Dolphin Pose
Ardha Pincha Mayurasana
AR-dah PEEN-chah my-oor-AH-sah-nah
A forearm-based inversion that builds the shoulder strength and stability needed for Forearm Stand and Headstand. Dolphin Pose is essentially a Downward Dog on the forearms, offering a deep stretch through the hamstrings and calves while strengthening the upper body. It is an excellent preparatory pose for all forearm-based inversions and a great shoulder opener in its own right.
How to do Dolphin Pose
- Begin on your hands and knees, then lower your forearms to the mat with your elbows directly under your shoulders. Keep your forearms parallel to each other, palms flat on the floor or hands interlaced.

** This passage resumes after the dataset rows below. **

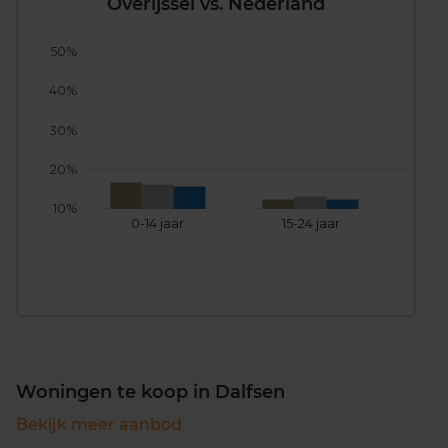
Overijssel vs. Nederland
50%
40%
30%
20%
10%
0-14 jaar
15-24 jaar
25
Woningen te koop in Dalfsen
Bekijk meer aanbod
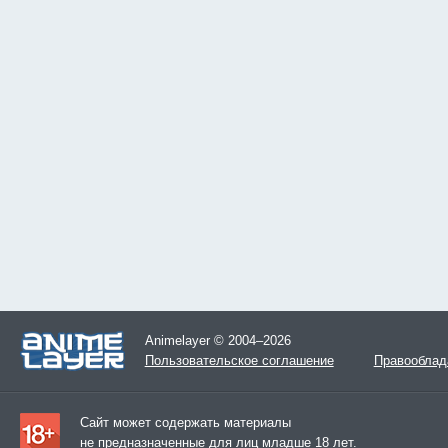
Animelayer © 2004–2026
Пользовательское соглашение
Правооблад
Сайт может содержать материалы
не предназначенные для лиц младше 18 лет.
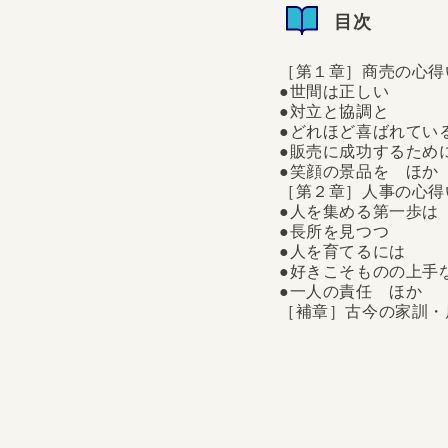
と、いまだに上位に顔を
目次
な電器メーカーを育て上
う。この五月に本書以下
経営哲学」「経営の...
［第１章］商売の心
●世間は正しい
●対立と協調と
●どれほど喜ばれて
●販売に成功するた
●笑顔の景品を ほ
［第２章］人事の心
●人を集める第一歩
●長所を見つつ
●人を育てるには
●好きこそものの上
●一人の責任 ほか
［補章］古今の家訓・
［第１章］商売の心得い
喜ばれているか ●販売
章］人事の心得いろいろ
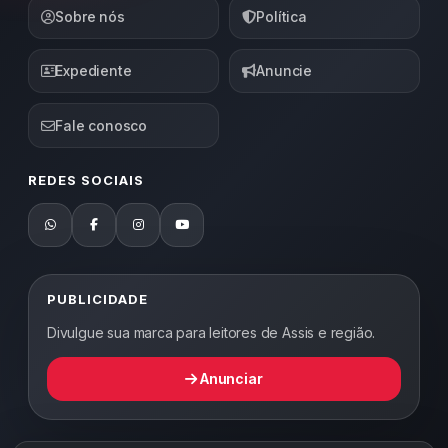
Sobre nós
Política
Expediente
Anuncie
Fale conosco
REDES SOCIAIS
PUBLICIDADE
Divulgue sua marca para leitores de Assis e região.
Anunciar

- Tuck your toes under and on an exhale, lift your hips up and back, straightening your legs as much as possible. Press your forearms firmly and evenly into the mat.
- Walk your feet toward your elbows to deepen the stretch and bring more weight into the shoulders. Keep your head between your upper arms, ears in line with the biceps -- do not let the head hang or the neck compress.
- Draw your shoulder blades down your back and away from your ears, creating space in the neck. Press your chest gently toward your thighs to open the shoulders.
- Hold for five to ten breaths, keeping the legs active by engaging the quadriceps and pressing the heels toward the floor. Lower your knees to the mat to release.
Benefits of Dolphin Pose
- Strengthens the shoulders, arms, and upper back
- Stretches the hamstrings, calves, and arches of the feet
- Opens the shoulders and chest
- Builds the foundation strength for Forearm Stand and Headstand
- Calms the mind and relieves mild stress
Muscles Engaged
Modifications & Variations
- Bend the knees slightly if the hamstrings are tight
- Place a block between the hands to maintain proper forearm alignment
- Walk the feet farther from the elbows for a less intense shoulder stretch
Cautions
- Avoid with acute shoulder or neck injuries
- Use caution with high blood pressure or eye conditions
- Not recommended with headaches or migraines
Breathing tip: Pair this pose with Ujjayi Breath for flow sequences or Equal Breath for longer holds. Explore all breathing techniques →
Disclaimer: This content is for informational purposes only and is not a substitute for professional medical advice. Consult your doctor before starting any new exercise program, especially if you have injuries or health conditions. Always practice under the guidance of a qualified yoga instructor.